A study by the National Center for Policy Analysis conducted with the assistance of the nation’s top actuarial firm showed how such an MSA would work under Medicare:

  • The insurance company would pay for an expenses of more than $3,000 per year.
  • Medicare would pay $1,500 into a savings account for the retiree every year to be used for expenses below $3,000.
  • If the retiree does not use all of the $1,500 for medical expenses in a year, he or she can keep it in the MSA and use it for medical expenses the following year. Or the retiree could withdraw unused MSA funds at the end of the year and use them for any purpose.

Such MSAs would create powerful incentives and competition to control costs. With retirees able to keep what they don’t spend for such care, they would seek to avoid unnecessary care or tests, and look for doctors and hospitals that would provide needed care at the lowest cost. This in turn would stimulate a true cost competition among doctors and hospitals seeking to attract senior patients who are looking to save their MSA funds.

This is quite different from what happens with traditional insurance, including Medicare. With someone else paying the bill, neither the patient nor the doctor is concerned about costs, and the result is high and rapidly increasing health costs.

Such MSAs are already sweeping the country, with more than 3,000 companies now offering MSAs to their workers. Their experience shows that the incentives and competition to reduce costs resulting from MSAs actuary cut health cost 30 percent or more. If MSAs can reduce Medicare costs by this much as well, they would go a long way toward solving the long-term financial crisis of Medicare.

Moreover, these MSAs would actuary provide better benefits than Medicare in several ways. The MSA plan provides complete catastrophic coverage for an expenses above the $3,000 floor while Medicare does not.
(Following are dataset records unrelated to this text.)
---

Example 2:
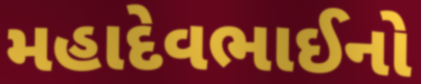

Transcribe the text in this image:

મહાદેવભાઈનો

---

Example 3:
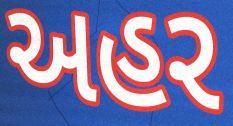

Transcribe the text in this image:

અહર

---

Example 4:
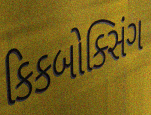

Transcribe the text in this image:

કિકબોક્સિંગ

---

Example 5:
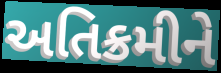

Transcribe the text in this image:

અતિક્રમીને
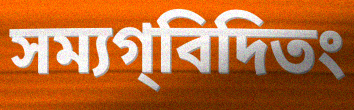
সম্যগ্‌বিদিতং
The MSA plan also provides a maximum cap on out-of-pocket expenses for retirees. The most a retiree would have to pay in any one year is the difference between the $1,500 put in the MSA and the floor of $3,000 where the insurance coverage starts. Medicare, by contrast, has no cap on out of pocket expenses. A retiree under the program can be liable for tens of thousands in expenses each year, even for services that are covered by Medicare.

That is why about 70 percent of the elderly buy Medigap insurance that will cost them an average of $1,200 in premiums this year. Indeed, with the MSA, the retiree would not need the Medigap insurance, and could contribute the $1,200 instead to the MSA. This would virtually eliminate any other out-of-pocket expenses for services covered by Medicare.
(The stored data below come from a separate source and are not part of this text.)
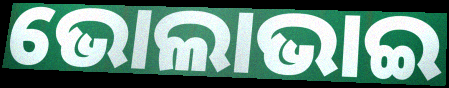
ଭୋଲାଭାଇ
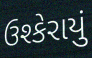
ઉશ્કેરાયું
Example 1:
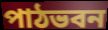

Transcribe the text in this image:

পাঠভবন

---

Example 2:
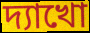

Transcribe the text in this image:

দ্যাখো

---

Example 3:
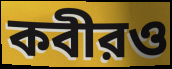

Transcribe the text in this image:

কবীরও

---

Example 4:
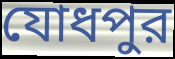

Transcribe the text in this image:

যোধপুর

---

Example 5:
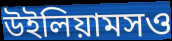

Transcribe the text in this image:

উইলিয়ামসও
The MSA plan can provide substantial cash benefits to seniors as well. With an MSA, the retiree can withdraw any unspent funds at the end of the year and use them for any purpose. This enables seniors to share directly in the reward for keeping Medicare costs down. Alternatively, if the retiree keeps the funds in the MSA, then after one or two healthy years, the retiree will have enough funds in the account to pay for all expenses below the insurance floor. The retiree can then keep the $1,200 per year most are paying for Medigap insurance today, plus other out-of-pocket health expenses retirees are paying themselves today.

Finally, retirees with MSAs would enjoy broader freedom of choice and higher quality care than under Medicare.

Such MSAs would be better than Medicare for sick retirees as well. All of the above advantages of MSAs over Medicare would be particularly valuable for the sick. The same is true for lower-income retirees.

The necessary fundamental reform of Medicare can provide a valuable opportunity for seniors. If reformers focus on improving efficiency incentives and competition in health care under Medicare, the reform need not be harmful to retirees. Indeed, with innovative new ideas like MSAs, seniors can actually end up with better benefits than under Medicare today.

Peter Ferrara is general counsel and chief economist at Americans for Tax Reform and an associate policy analyst at the Cato Institute.